More School, Steeper Slide to Dementia
Study Links Education Level to Rate of Memory Decline Before Dementia
Oct. 23, 2007 -- New research links a person's years of formal education to his or her path toward dementia.
The study's key finding: Among elders with dementia, those with higher levels of education had a delayed, but steeper, decline in memory in the years leading up to their dementia diagnosis.
"Our study showed that a person with 16 years of formal education would experience a rate of memory decline that is 50% faster than someone with just four years [of] education," Charles B. Hall, PhD, says in a news release.
"This rapid decline may be explained by how people with more education have a greater cognitive reserve, or the brain's ability to maintain function in spite of damage," says Hall.
Hall works in New York as an associate professor of epidemiology and population health at Yeshiva University's Albert Einstein College of Medicine.
Dementia and Education
Hall's team reviewed data on 117 elders living in New York's Bronx neighborhood who developed dementia during a 27-year study.
Of the group's 21 high school graduates, seven had a college degree and some postgraduate education.
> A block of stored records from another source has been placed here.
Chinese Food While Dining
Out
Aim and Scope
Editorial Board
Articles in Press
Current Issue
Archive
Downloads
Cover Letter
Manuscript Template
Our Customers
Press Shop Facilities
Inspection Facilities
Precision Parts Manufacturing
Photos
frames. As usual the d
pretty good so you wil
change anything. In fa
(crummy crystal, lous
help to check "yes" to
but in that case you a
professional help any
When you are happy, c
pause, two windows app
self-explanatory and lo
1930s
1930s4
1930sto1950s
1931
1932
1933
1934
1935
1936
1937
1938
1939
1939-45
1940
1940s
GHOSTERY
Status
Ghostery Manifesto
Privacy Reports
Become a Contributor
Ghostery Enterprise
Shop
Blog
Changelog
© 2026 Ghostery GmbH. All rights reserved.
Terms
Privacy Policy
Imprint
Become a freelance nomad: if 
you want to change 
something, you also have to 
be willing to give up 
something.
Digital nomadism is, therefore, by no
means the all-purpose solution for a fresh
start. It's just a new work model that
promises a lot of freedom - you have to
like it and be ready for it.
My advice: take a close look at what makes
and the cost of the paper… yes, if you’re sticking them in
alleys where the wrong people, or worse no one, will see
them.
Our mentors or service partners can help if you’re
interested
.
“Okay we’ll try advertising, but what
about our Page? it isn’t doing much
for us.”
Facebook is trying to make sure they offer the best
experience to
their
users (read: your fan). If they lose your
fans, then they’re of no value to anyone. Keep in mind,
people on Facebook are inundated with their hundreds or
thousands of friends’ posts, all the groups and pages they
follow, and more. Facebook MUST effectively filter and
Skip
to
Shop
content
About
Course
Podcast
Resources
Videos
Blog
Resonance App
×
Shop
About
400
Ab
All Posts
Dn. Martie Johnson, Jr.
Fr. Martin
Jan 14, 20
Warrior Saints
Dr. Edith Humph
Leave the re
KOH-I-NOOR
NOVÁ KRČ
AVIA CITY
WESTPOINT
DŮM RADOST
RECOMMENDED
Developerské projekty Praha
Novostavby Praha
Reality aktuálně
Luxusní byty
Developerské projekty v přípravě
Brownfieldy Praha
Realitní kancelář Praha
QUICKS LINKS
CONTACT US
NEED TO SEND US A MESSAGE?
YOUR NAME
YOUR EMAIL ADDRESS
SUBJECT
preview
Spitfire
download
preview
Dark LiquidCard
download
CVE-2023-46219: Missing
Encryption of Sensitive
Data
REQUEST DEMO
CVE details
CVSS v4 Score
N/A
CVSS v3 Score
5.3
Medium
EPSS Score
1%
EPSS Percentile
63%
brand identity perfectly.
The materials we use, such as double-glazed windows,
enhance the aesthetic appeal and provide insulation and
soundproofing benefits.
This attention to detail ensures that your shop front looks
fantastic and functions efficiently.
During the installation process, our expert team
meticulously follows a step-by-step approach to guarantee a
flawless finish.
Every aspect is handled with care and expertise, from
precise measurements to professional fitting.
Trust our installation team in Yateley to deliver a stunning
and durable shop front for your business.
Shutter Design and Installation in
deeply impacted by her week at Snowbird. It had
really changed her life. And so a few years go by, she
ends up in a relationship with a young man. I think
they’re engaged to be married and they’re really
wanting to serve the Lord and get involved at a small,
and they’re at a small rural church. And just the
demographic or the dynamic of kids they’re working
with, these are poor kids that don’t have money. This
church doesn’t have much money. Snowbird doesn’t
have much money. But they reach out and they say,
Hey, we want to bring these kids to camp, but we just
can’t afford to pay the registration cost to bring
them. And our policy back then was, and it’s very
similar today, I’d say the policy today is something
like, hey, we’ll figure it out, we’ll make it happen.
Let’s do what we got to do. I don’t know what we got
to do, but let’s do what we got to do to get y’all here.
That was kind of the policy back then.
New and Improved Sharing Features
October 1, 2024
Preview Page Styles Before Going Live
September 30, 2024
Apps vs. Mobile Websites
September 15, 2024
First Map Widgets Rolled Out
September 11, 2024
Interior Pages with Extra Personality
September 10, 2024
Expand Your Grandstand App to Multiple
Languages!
Participants got yearly checkups and took memory tests in which they had to memorize and immediately recall a list of 12 unrelated words.
The memory tests show that accelerated memory loss began 5.5 years before dementia diagnosis in typical participants, who had eight years of schooling.
Accelerated memory loss started later -- about four years before dementia diagnosis -- in elders with 16 years of education.
But when memory loss started, it happened faster in highly educated elders.
The study, published in Neurology, doesn't mean that education causes dementia.
A mix of genetic and environmental factors can affect dementia risk. Observational studies such as this one don't prove cause and effect.